Outra questão diz respeito ao final. Há uma passagem em que Lobianco encarna um juiz e este explicita os fatos ocorridos e profere a absurda e indulgente sentença. Trata-se de um momento de fortíssima potência teatral, que mantém a plateia no mais absoluto e perplexo silêncio. Pois bem: por que o espetáculo não termina aqui? Qual a necessidade de, logo em seguida, Lobianco cantar, sorridente e sedutor, uma bela canção, envolto por apaziguante luz rosa? Será que o objetivo foi o de passar a subjacente mensagem de que, apesar desta ou de todas as tragédias, a vida continua e o melhor a fazer é tentar usufrui-la da forma mais leve possível?
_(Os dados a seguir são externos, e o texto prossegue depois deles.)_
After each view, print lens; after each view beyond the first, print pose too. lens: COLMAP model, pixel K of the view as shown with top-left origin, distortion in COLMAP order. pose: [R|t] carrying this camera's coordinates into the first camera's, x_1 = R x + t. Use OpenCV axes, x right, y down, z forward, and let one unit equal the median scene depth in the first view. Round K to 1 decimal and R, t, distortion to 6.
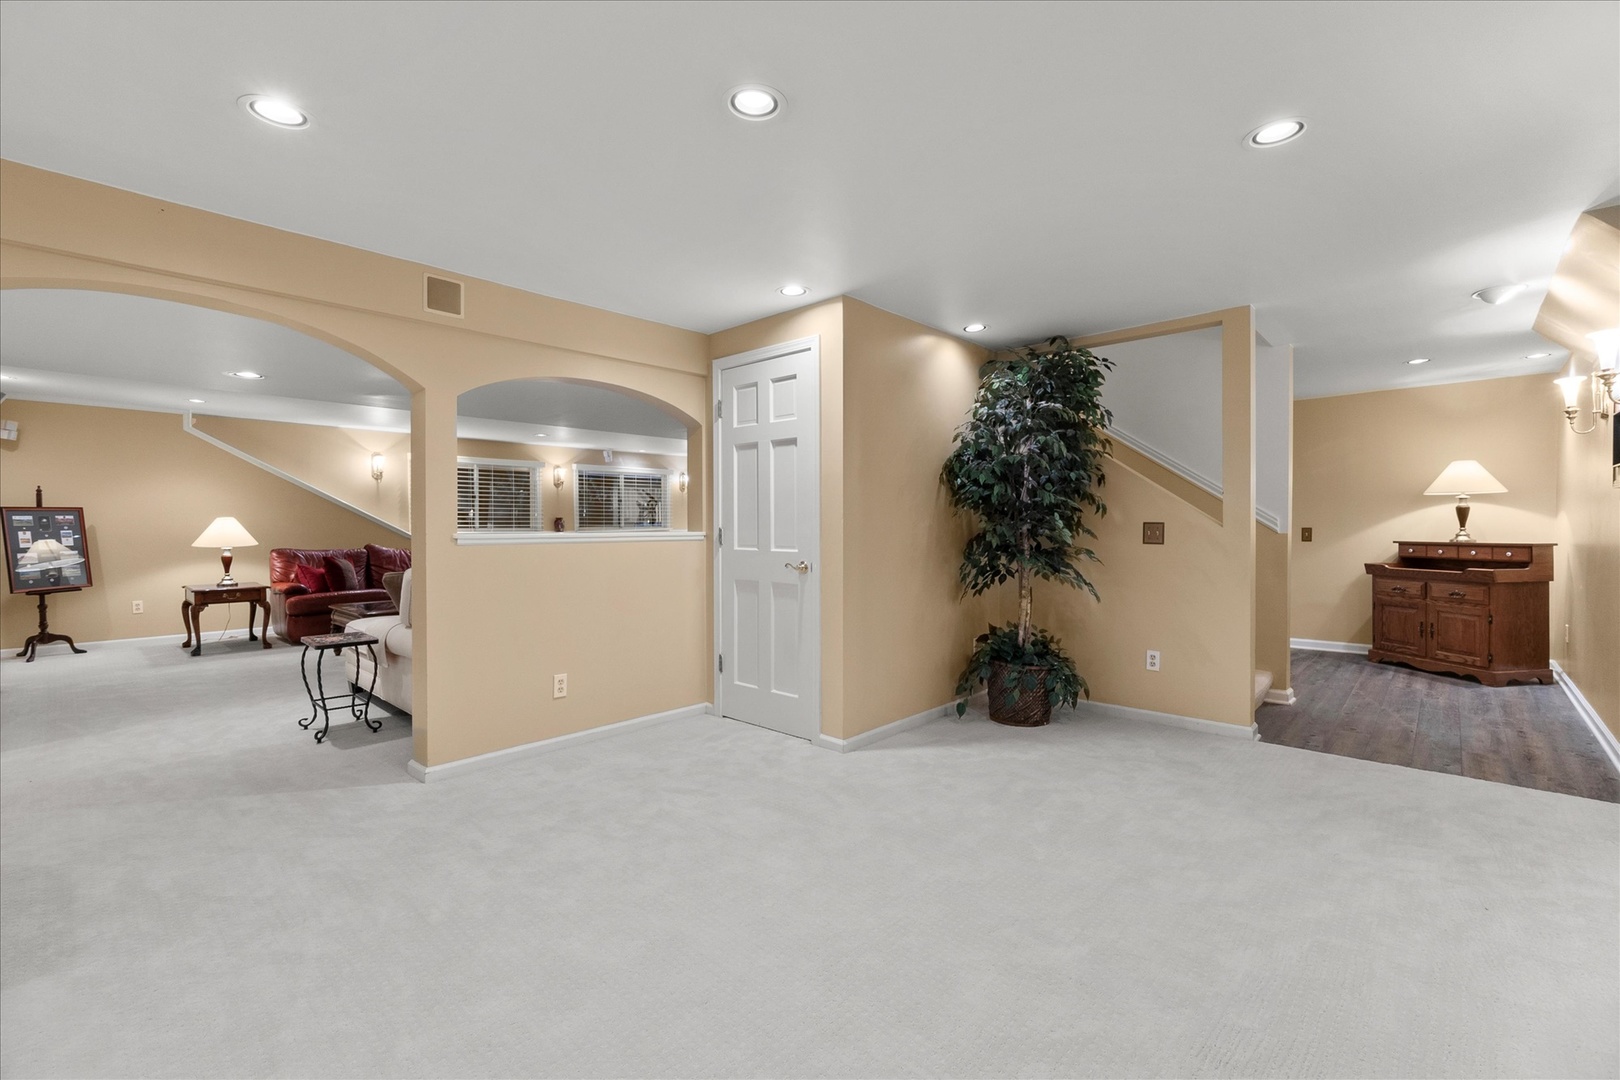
lens RADIAL K [[702.1, 0, 806.4], [0, 702.1, 527.4], [0, 0, 1]] dist [-0.000438, -0.000013]
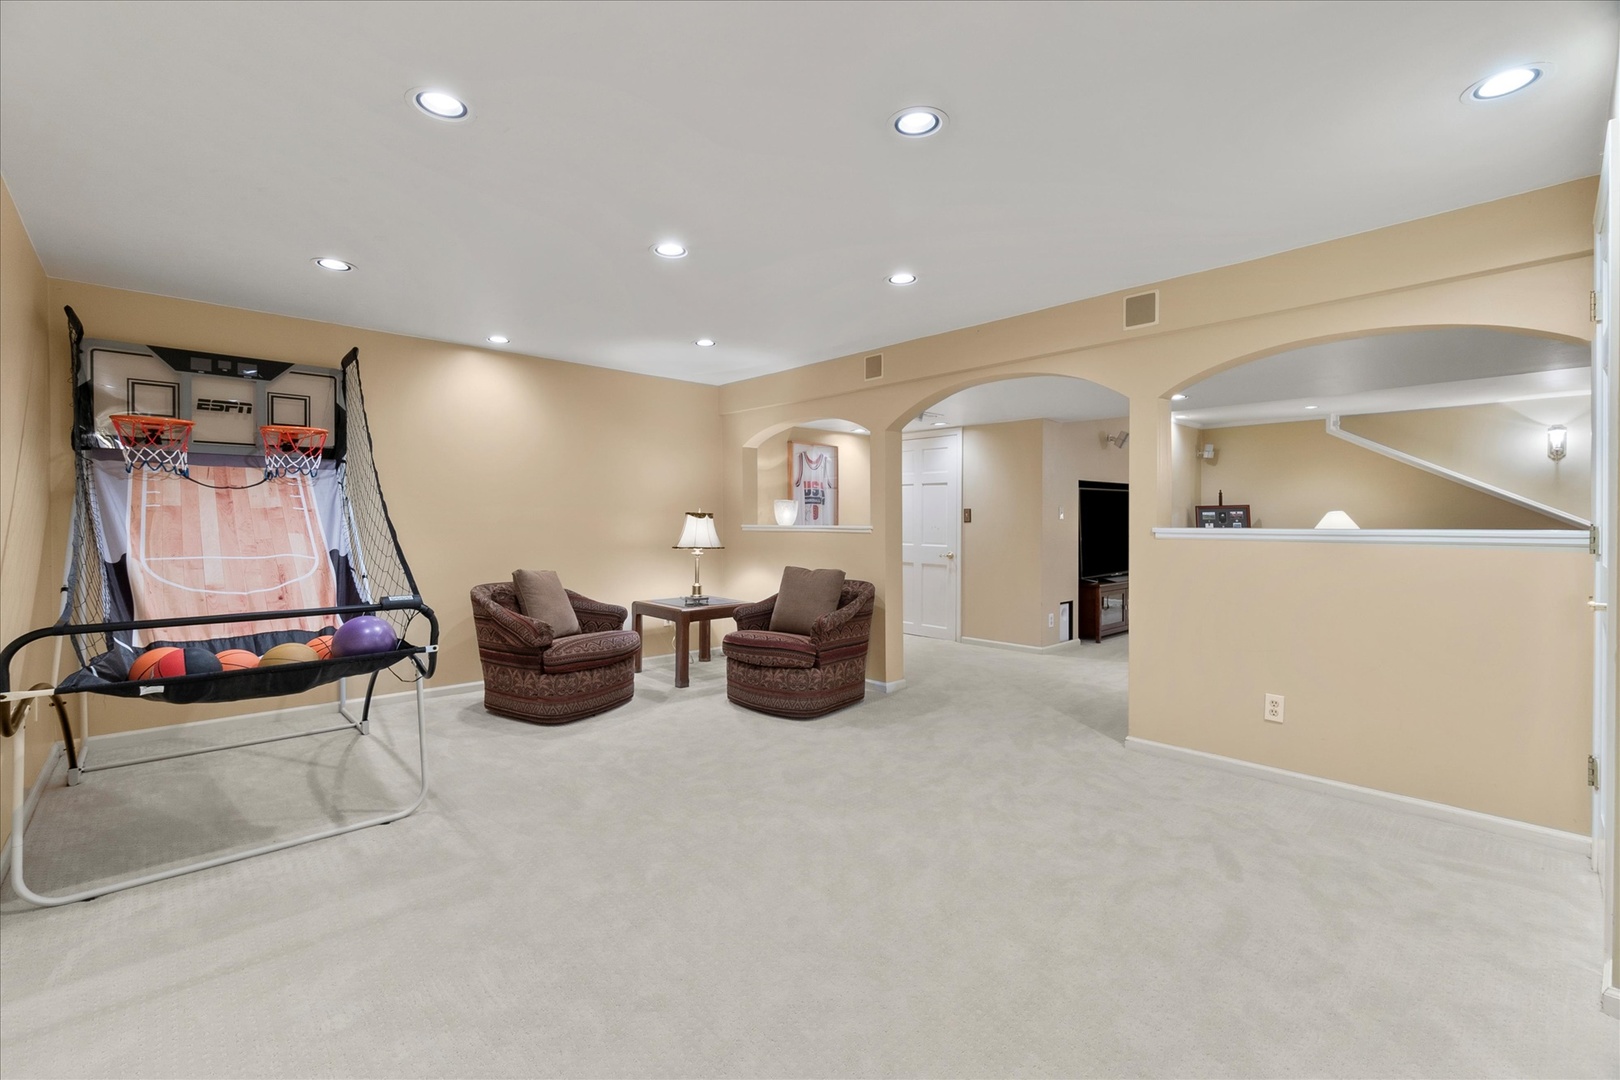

Enfim...

Com relação ao espetáculo, Renato Carrera impõe uma dinâmica cênica em total sintonia com o material dramatúrgico, trabalhando com a mesma competência tanto as passagens mais engraçadas quanto aquelas em que o drama prevalece. E também merece o crédito suplementar de haver extraído segura e sensível atuação de Luis Lobianco, que mantém a plateia magnetizada ao longo de toda a montagem. 

Na equipe técnica, destaco com o mesmo entusiasmo as preciosas colaborações de todos os profissionais envolvidos nesta mais do que oportuna empreitada teatral - Lúcio Zandonati (trilha sonora e músicas compostas), Renato Machado (iluminação), Mina Quental (cenografia), Gilda Midani (figurino), Simone Mazzer (preparação vocal) e Marcia Rubin (direção de movimento). Cabe também destacar a excelência dos músicos Lúcio Zandonadi, Danielly Sousa e Rrafael Bezerra.

GISBERTA - Texto de Rafael Souza-Ribeiro. Direção de Renato Carrera. Com Luis Lobianco. Teatro III do CCBB. Quinta a domingo, 19h30.